Exercise instructions - Scan the data below and pick out the lines containing the word "Right".

Stored records -
━━━

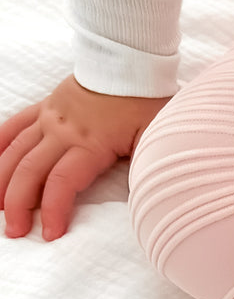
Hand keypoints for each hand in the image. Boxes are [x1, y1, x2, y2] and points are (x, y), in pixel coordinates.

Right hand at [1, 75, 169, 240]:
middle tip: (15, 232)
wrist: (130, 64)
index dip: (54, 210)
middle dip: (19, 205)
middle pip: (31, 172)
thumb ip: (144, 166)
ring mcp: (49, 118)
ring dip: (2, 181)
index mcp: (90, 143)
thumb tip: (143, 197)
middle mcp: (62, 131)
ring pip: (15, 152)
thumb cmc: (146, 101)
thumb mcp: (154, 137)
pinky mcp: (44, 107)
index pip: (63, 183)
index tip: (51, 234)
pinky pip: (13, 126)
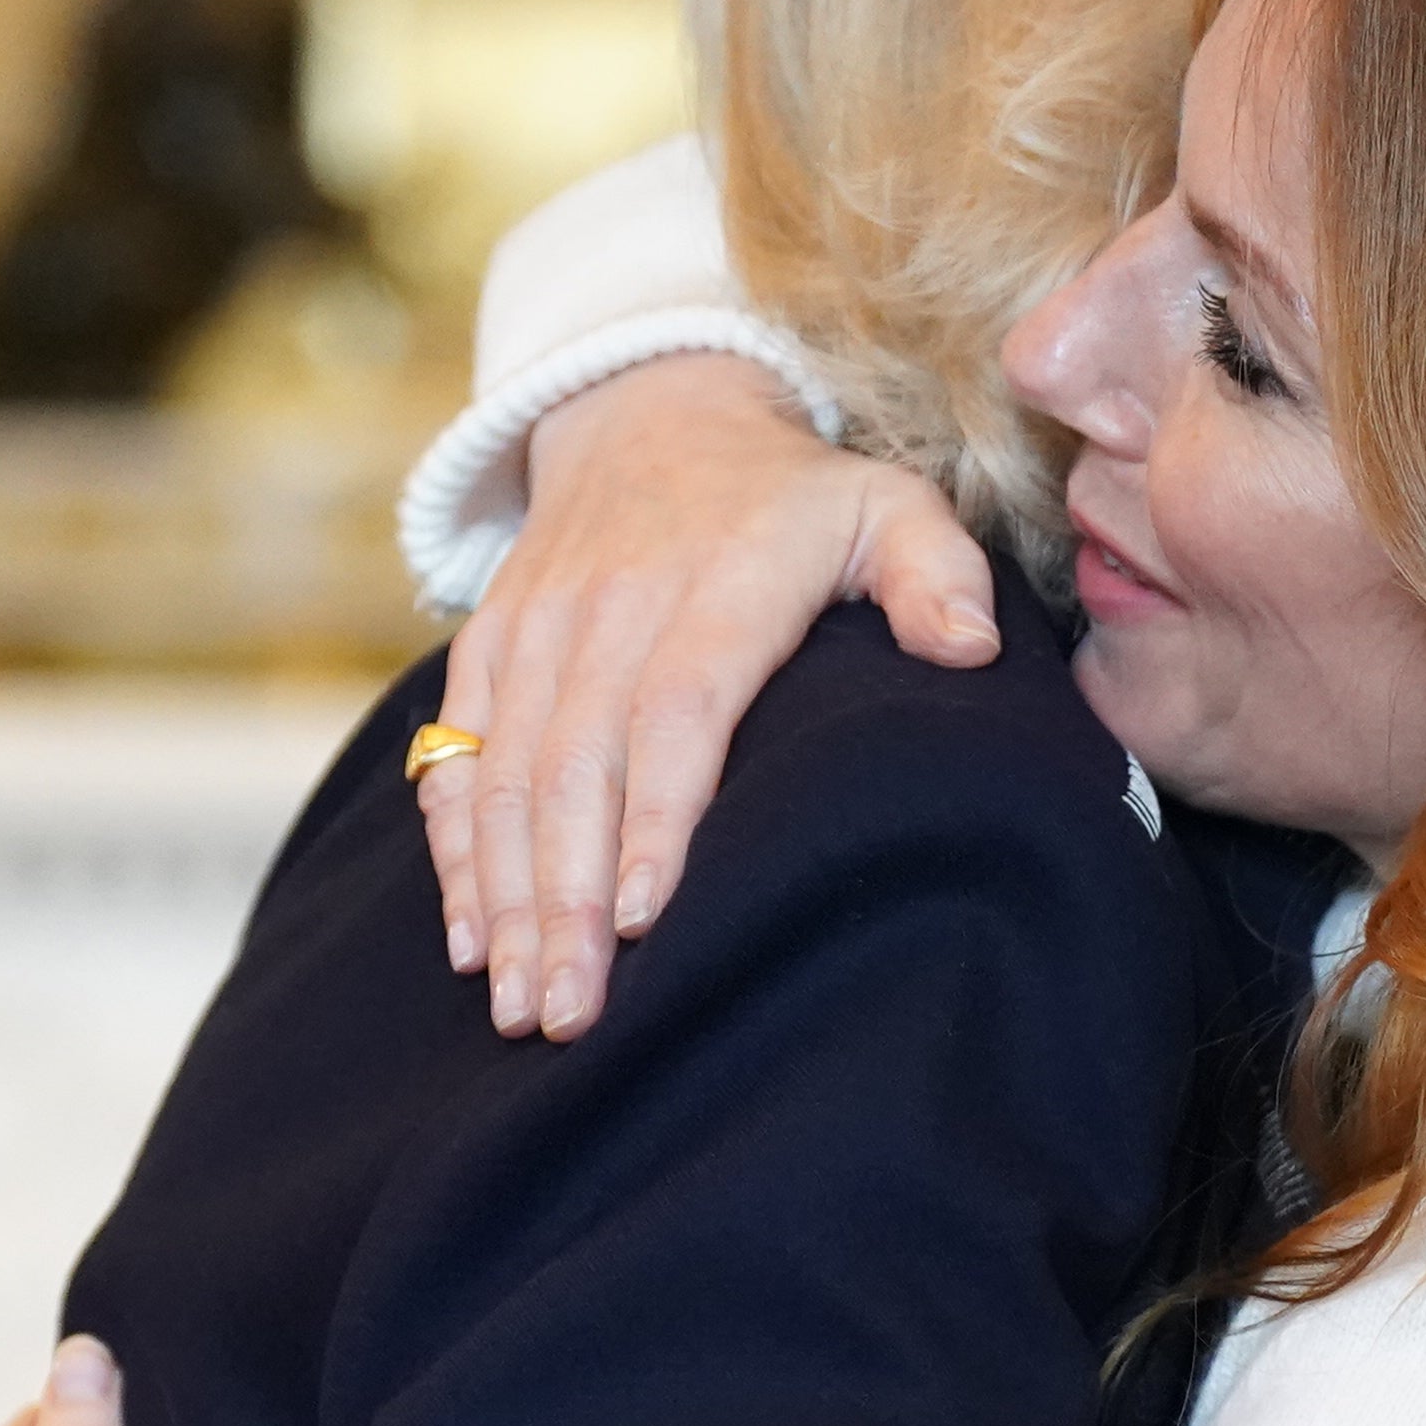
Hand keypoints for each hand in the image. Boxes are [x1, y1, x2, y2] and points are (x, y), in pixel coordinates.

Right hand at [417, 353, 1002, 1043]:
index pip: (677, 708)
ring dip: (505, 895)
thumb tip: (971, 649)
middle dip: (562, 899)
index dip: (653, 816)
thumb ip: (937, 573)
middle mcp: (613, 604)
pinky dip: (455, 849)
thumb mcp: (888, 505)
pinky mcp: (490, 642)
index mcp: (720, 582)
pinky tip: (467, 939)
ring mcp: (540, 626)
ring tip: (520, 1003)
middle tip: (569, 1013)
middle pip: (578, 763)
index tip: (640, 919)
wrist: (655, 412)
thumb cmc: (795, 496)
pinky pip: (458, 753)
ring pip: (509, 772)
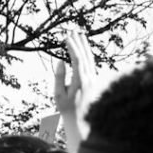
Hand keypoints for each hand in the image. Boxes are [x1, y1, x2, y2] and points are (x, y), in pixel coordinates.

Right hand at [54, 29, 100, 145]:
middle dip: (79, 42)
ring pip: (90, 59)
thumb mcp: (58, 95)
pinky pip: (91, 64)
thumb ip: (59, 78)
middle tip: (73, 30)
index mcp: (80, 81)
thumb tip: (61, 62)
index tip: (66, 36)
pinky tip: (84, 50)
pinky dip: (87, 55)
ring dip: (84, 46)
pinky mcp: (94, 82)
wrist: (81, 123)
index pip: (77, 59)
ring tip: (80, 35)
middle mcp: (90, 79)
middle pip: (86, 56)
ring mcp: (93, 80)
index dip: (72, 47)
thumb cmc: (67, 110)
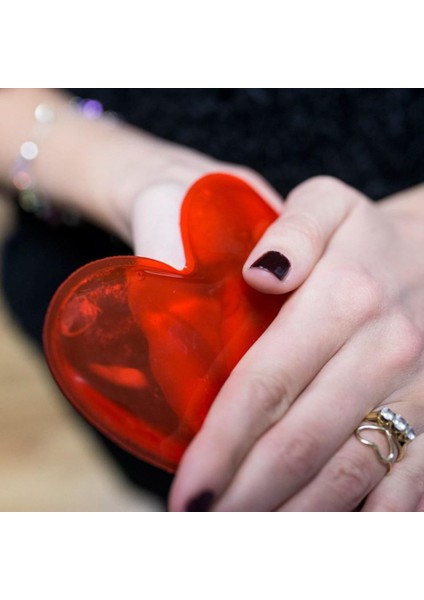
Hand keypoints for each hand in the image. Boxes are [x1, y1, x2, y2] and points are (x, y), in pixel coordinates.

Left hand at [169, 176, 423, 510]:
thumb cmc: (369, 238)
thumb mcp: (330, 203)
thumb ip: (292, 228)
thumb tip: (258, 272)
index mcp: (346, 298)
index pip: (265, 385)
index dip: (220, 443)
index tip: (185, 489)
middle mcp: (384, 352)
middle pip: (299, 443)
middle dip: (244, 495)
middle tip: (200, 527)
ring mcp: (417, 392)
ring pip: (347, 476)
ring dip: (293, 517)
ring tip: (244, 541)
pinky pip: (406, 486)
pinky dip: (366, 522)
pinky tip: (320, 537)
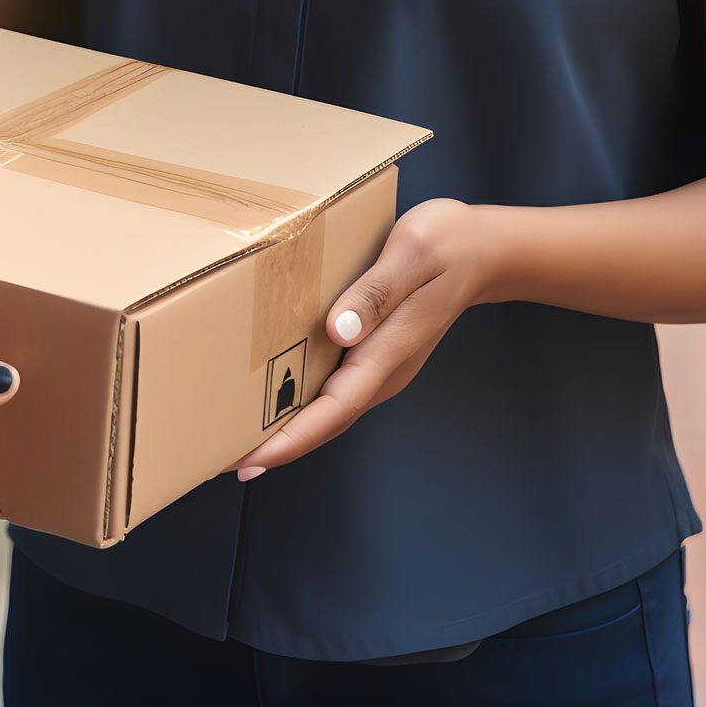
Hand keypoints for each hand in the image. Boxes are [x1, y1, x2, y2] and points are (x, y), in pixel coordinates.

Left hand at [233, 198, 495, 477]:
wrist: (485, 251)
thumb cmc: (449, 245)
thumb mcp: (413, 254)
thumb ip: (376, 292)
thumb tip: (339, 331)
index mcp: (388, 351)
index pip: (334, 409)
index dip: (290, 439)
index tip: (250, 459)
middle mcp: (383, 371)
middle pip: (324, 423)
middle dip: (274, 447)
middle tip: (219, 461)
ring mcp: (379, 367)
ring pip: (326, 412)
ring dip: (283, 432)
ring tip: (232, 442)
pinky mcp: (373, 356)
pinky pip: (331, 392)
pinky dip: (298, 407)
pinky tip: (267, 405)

━━━

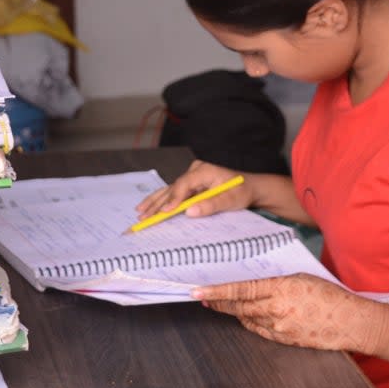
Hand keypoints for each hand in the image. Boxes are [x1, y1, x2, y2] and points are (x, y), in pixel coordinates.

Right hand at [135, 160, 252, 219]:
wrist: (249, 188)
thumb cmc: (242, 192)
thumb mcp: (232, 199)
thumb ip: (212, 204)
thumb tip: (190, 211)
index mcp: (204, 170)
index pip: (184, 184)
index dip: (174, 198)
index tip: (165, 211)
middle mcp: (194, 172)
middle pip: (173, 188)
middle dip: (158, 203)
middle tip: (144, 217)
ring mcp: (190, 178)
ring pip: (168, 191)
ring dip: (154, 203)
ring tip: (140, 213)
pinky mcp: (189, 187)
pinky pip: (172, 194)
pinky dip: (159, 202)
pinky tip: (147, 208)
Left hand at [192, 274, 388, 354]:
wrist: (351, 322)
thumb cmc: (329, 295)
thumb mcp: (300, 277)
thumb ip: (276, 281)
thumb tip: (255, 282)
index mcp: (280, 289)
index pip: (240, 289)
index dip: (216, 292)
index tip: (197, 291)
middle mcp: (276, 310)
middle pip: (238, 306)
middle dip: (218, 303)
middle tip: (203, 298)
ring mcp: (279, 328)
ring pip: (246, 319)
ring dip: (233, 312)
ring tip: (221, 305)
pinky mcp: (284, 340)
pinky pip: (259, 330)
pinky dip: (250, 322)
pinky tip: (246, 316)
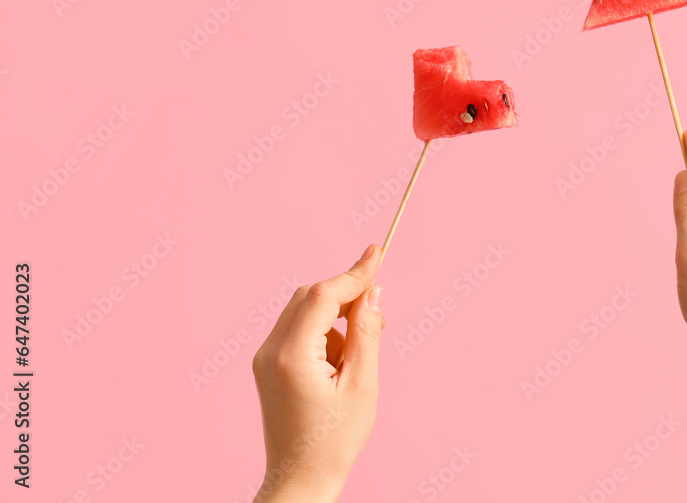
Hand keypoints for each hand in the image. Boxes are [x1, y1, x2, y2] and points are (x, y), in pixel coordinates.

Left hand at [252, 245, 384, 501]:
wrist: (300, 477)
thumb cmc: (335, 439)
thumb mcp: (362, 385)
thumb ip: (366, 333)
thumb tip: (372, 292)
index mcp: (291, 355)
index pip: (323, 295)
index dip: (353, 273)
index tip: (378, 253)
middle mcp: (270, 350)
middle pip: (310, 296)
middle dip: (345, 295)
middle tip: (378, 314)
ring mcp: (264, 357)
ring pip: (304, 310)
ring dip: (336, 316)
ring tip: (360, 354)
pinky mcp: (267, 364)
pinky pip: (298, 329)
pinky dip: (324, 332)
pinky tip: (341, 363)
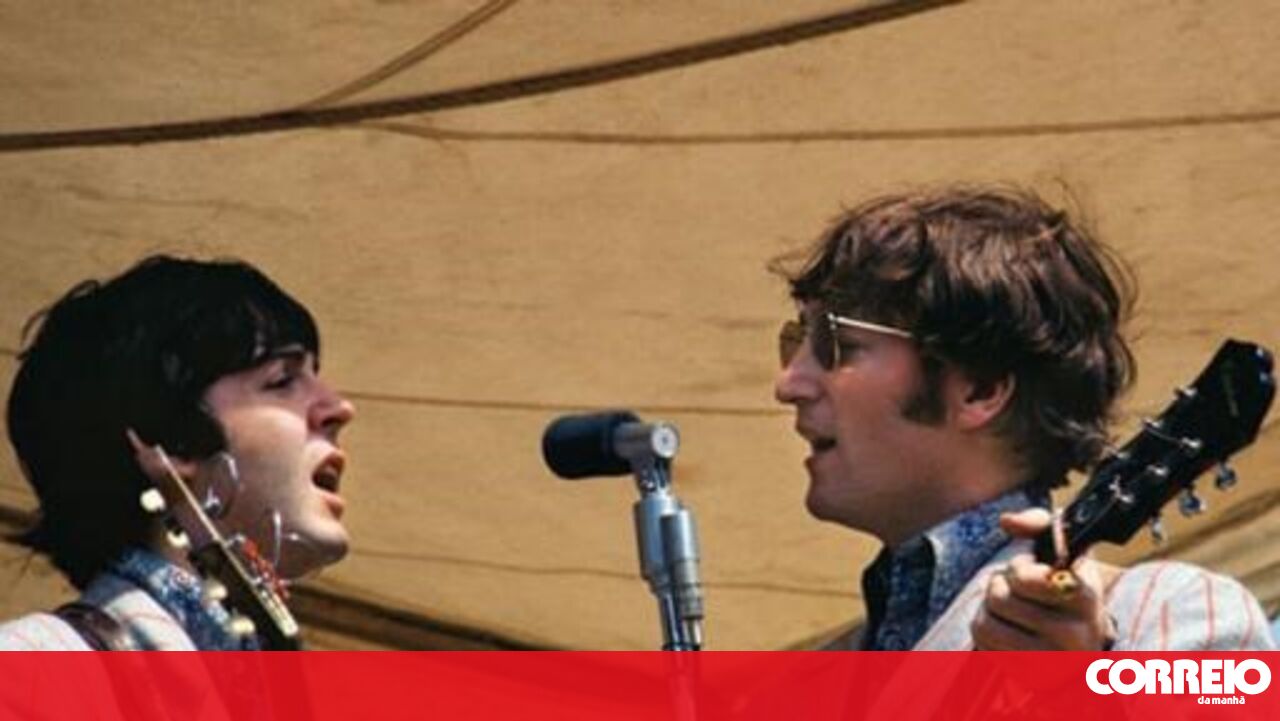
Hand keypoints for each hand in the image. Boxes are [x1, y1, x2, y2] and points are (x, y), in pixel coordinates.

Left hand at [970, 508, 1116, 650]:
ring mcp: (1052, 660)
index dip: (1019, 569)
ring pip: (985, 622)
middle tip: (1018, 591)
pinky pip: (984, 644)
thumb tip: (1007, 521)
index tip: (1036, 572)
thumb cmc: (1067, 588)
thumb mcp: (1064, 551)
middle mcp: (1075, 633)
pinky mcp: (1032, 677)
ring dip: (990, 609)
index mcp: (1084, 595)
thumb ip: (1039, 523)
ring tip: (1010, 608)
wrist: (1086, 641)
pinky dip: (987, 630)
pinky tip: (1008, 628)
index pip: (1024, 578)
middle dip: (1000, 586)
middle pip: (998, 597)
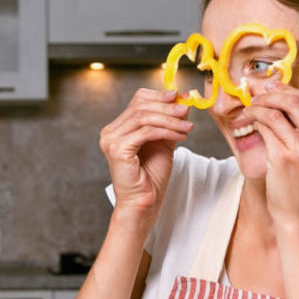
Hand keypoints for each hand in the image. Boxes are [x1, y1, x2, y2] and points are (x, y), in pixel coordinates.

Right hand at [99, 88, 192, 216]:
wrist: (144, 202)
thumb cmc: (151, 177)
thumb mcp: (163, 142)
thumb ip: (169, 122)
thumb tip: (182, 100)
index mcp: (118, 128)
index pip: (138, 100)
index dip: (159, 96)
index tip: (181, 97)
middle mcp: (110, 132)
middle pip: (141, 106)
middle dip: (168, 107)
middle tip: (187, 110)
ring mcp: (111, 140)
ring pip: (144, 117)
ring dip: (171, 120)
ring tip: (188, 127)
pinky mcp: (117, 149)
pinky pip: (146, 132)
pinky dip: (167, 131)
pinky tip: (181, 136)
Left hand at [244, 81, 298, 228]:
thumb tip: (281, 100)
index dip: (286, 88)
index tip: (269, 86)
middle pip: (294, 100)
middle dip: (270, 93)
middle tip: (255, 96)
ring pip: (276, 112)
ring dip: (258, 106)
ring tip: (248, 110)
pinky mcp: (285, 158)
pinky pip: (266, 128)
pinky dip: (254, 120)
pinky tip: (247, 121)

━━━

Task answer -
Right hand at [1, 75, 169, 240]:
Right hand at [417, 353, 1002, 1043]:
Right hand at [54, 29, 100, 145]:
Right hand at [135, 160, 252, 219]:
Right hand at [99, 88, 192, 216]:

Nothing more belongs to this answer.